For more advanced usage, you can integrate the model into your own code:

# Import the required modules
import os
from hindi_embeddings import SentencePieceTokenizerWrapper
from convaicausallm_model_with_moe_rope import ConvaiCausalLMConfig, ConvaiCausalLM
import torch
import json
from safetensors.torch import load_file

# Load the config
with open("config.json", "r") as f:
    config_dict = json.load(f)
    
config = ConvaiCausalLMConfig(**config_dict)

# Load the tokenizer
tokenizer = SentencePieceTokenizerWrapper("tokenizer.model")

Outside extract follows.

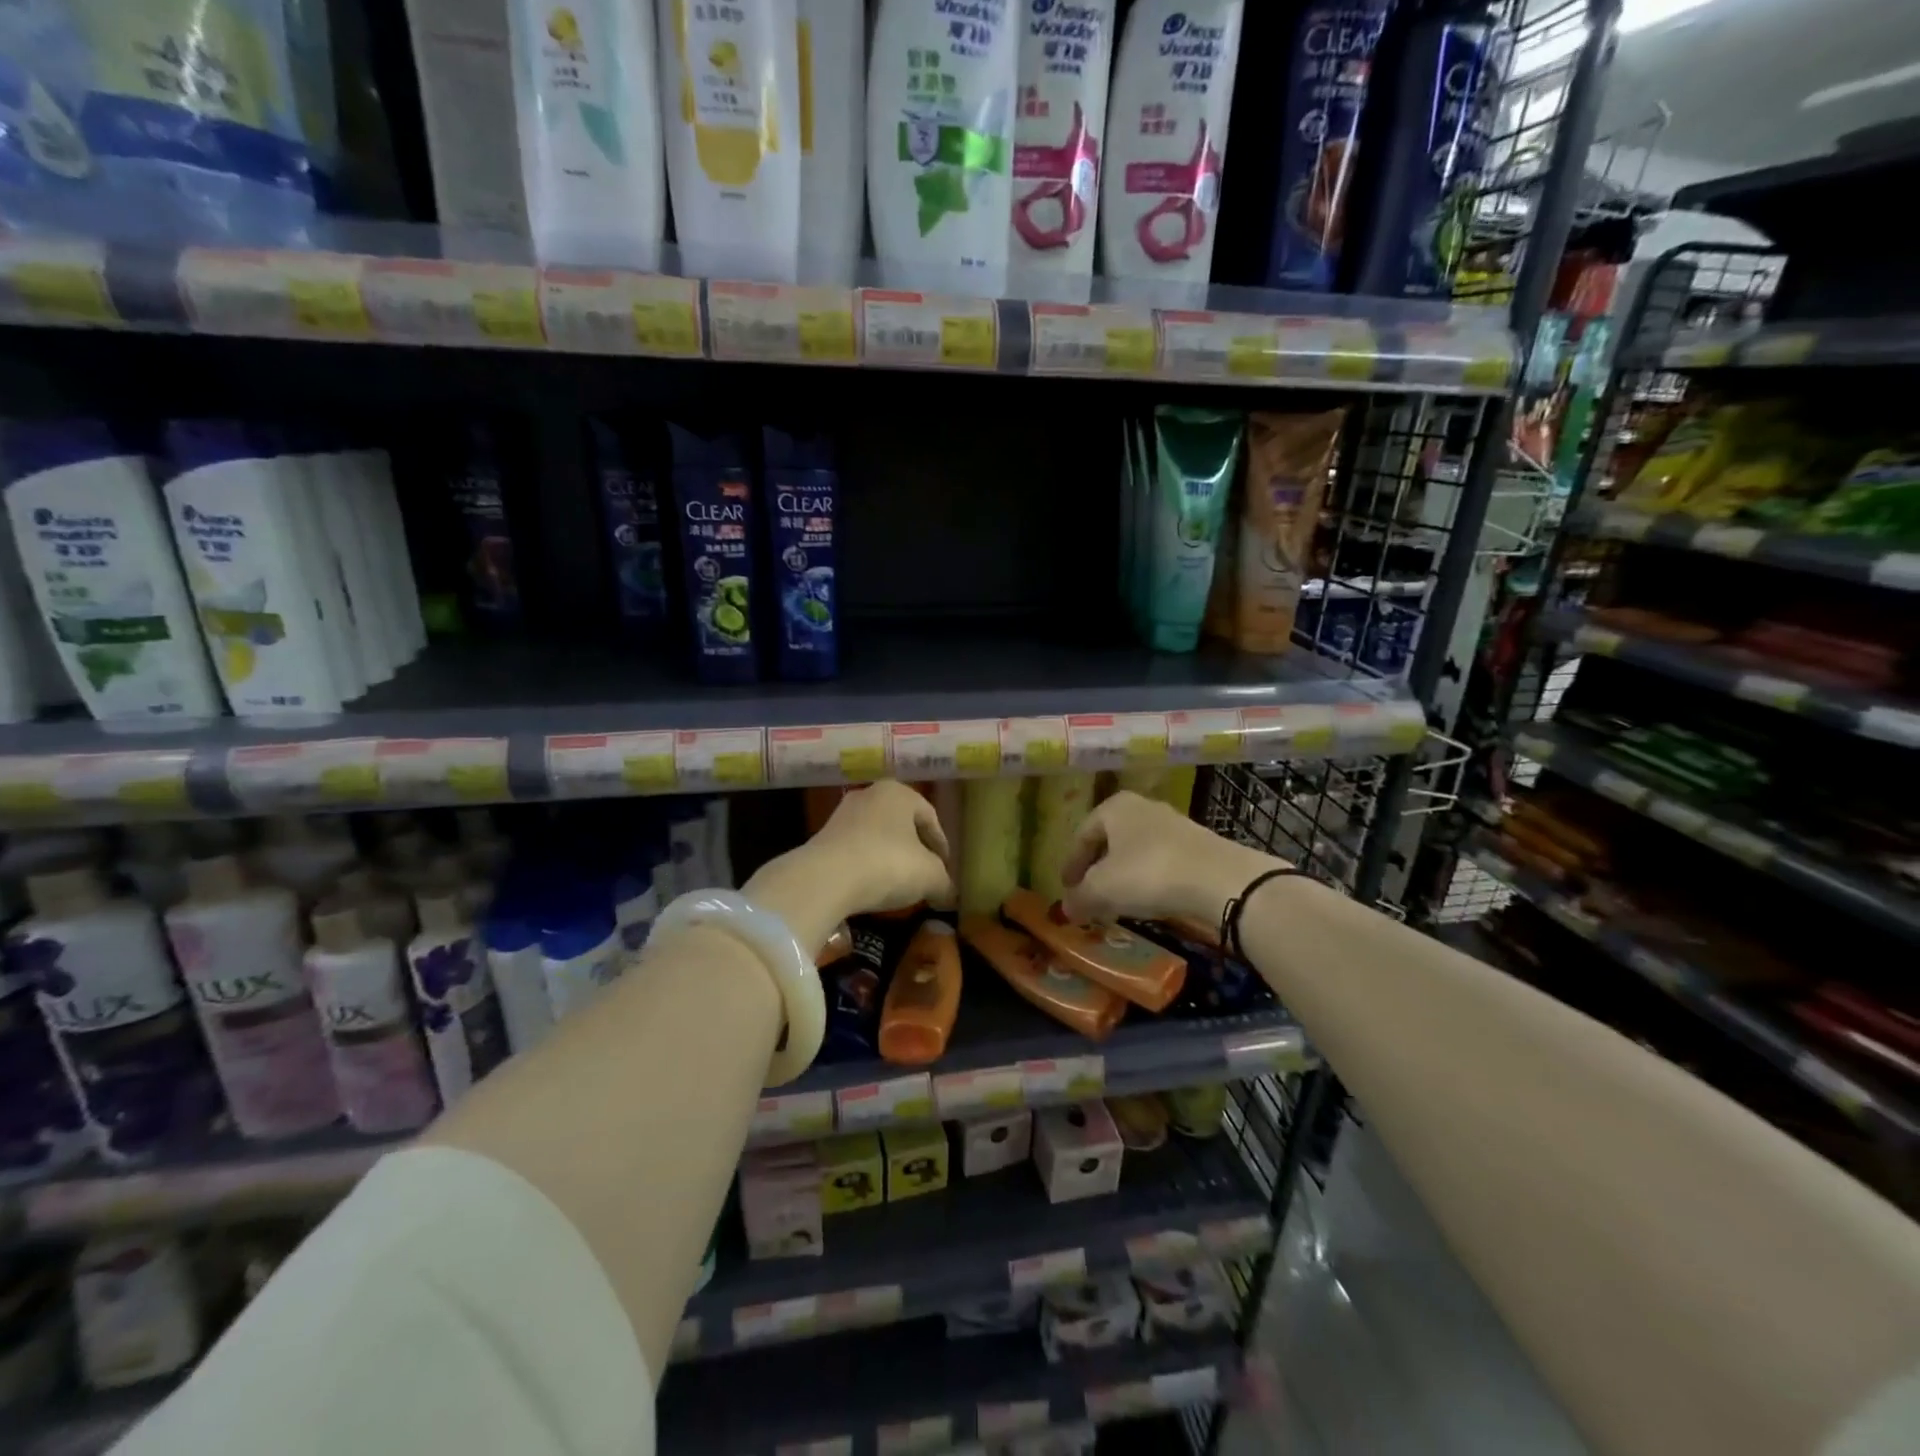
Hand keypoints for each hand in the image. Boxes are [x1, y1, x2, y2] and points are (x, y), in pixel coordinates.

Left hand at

# Load the model (supports both SafeTensors and PyTorch formats)
model = ConvaiCausalLM(config)

# Check which format is available and load accordingly
if os.path.exists("model.safetensors"):
    model.load_state_dict(load_file("model.safetensors"))
else:
    model.load_state_dict(torch.load("pytorch_model.bin", map_location="cpu"))

model.eval()

# Generate text
prompt = "आज का दिन बहुत अच्छा है"
input_ids = tokenizer.sp_model.EncodeAsIds(prompt)
input_tensor = torch.tensor([input_ids], dtype=torch.long)

with torch.no_grad():
    output_ids = model.generate(
        input_ids=input_tensor,
        max_length=50,
        temperature=0.7,
        top_k=10,
        top_p=0.9,
        do_sample=True
    )

# Print the generated text
generated_text = tokenizer.sp_model.DecodeIds(output_ids[0].tolist())
print(generated_text)

Generation Parameters

For best results with this model, we recommend:

temperature: 0.2-0.7 (lower is more conservative)
top_k: 5-10 (lower gives more predictable outputs)
top_p: 0.85-0.92
max_length: 50-100 tokens
repetition_penalty: 1.1-1.2 (helps prevent repetition)

Model Architecture

The model features:

Mixture-of-Experts (MoE) layers
RoPE (Rotary Position Embeddings)
Grouped Query Attention (GQA)

Limitations

This is an early experimental version of the model with limited training steps. It may not generate fluent or coherent Hindi text yet. The model hasn't been fully trained (only 7000 steps), so expect the quality to be limited.

Files Included

model.safetensors: The model weights in SafeTensors format
config.json: Model configuration
tokenizer.model: SentencePiece tokenizer model
hindi_embeddings.py: Tokenizer implementation
convaicausallm_model_with_moe_rope.py: Model implementation
generate.py: Example inference script

Training

Training was performed using a custom PyTorch implementation with mixed precision and data parallelism.

Citation

If you use this model, please cite:

@misc{convaiinnovations2025hindi,
  author = {ConvAI Innovations},
  title = {Mixture-of-Experts Hindi Language Model},
  year = {2025},
  publisher = {HuggingFace},
  howpublished = {https://huggingface.co/convaiinnovations/moe-hindi-fm-base-1}
}